▸ **SUPPLIED MATERIAL**:
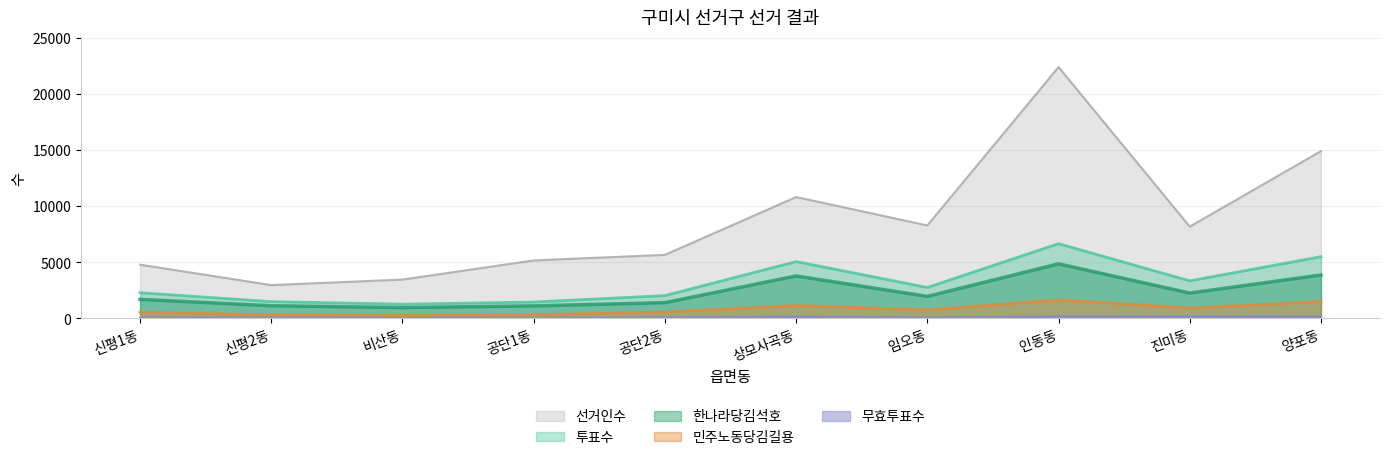

Where is the first local minimum for 투표수?

비산동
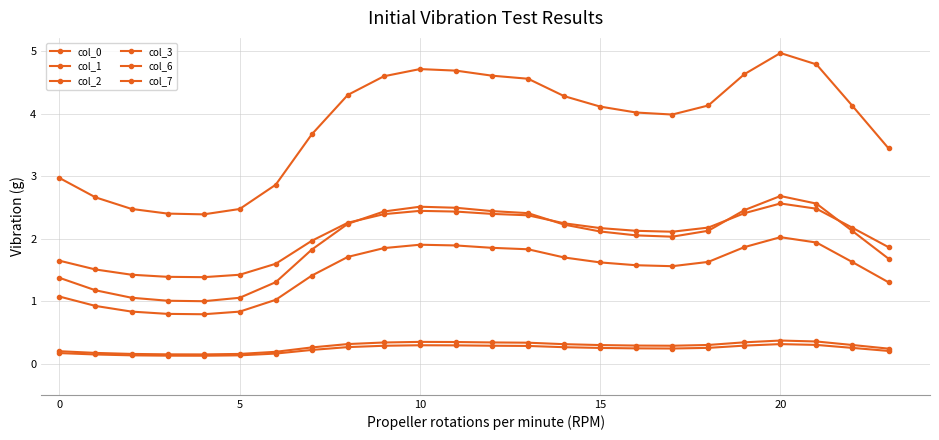

What is the value of the col_0 point at the 23rd from the left?

1.6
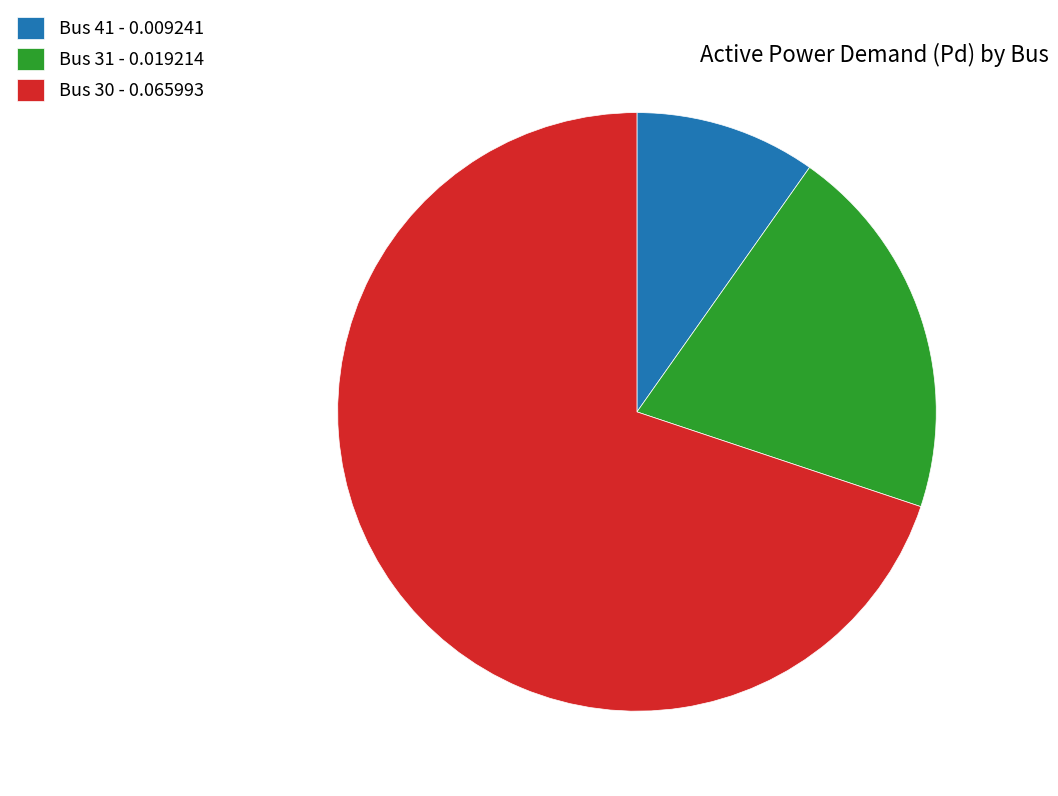

Rank the categories by value from highest to lowest.

Bus 30 - 0.065993, Bus 31 - 0.019214, Bus 41 - 0.009241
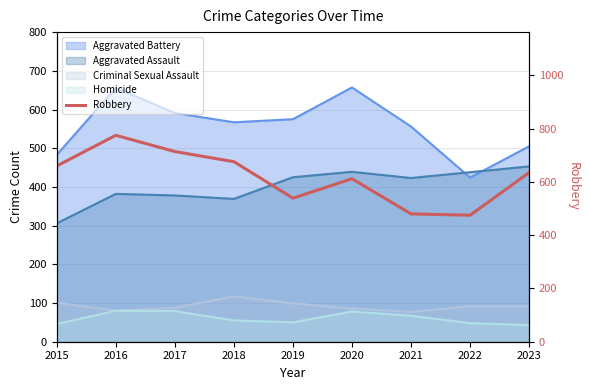

Rank the categories by value from lowest to highest.

2022, 2021, 2019, 2020, 2023, 2015, 2018, 2017, 2016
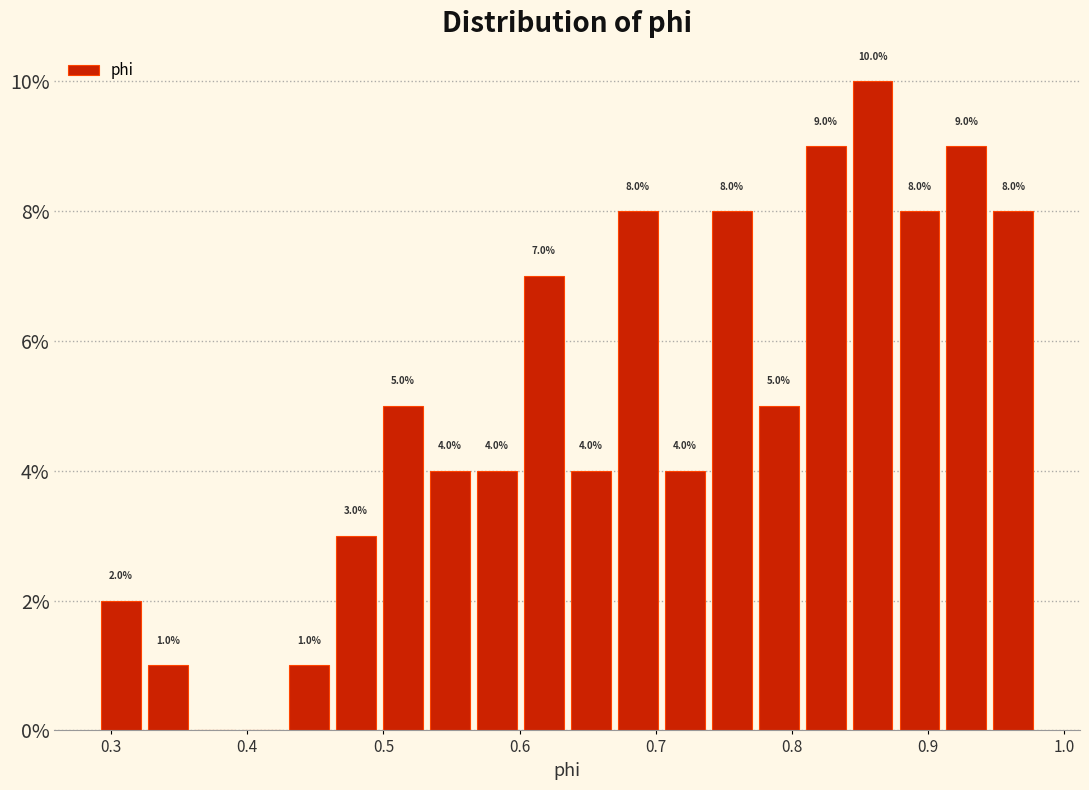

Around what value on the x-axis is the tallest bar? Give the approximate position of its centre, as read against the axis.

0.86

▸ **DIRECTIONS FOR THIS TASK**: Present the data above as a numbered list with one line per item, skipping the blank lines and leaving out the pictures.

▸ **WRITTEN ANSWER**:
1. Where is the first local minimum for 투표수?
2. 비산동
3. What is the value of the col_0 point at the 23rd from the left?
4. 1.6
5. Rank the categories by value from highest to lowest.
6. Bus 30 - 0.065993, Bus 31 - 0.019214, Bus 41 - 0.009241
7. Rank the categories by value from lowest to highest.
8. 2022, 2021, 2019, 2020, 2023, 2015, 2018, 2017, 2016
9. Around what value on the x-axis is the tallest bar? Give the approximate position of its centre, as read against the axis.
10. 0.86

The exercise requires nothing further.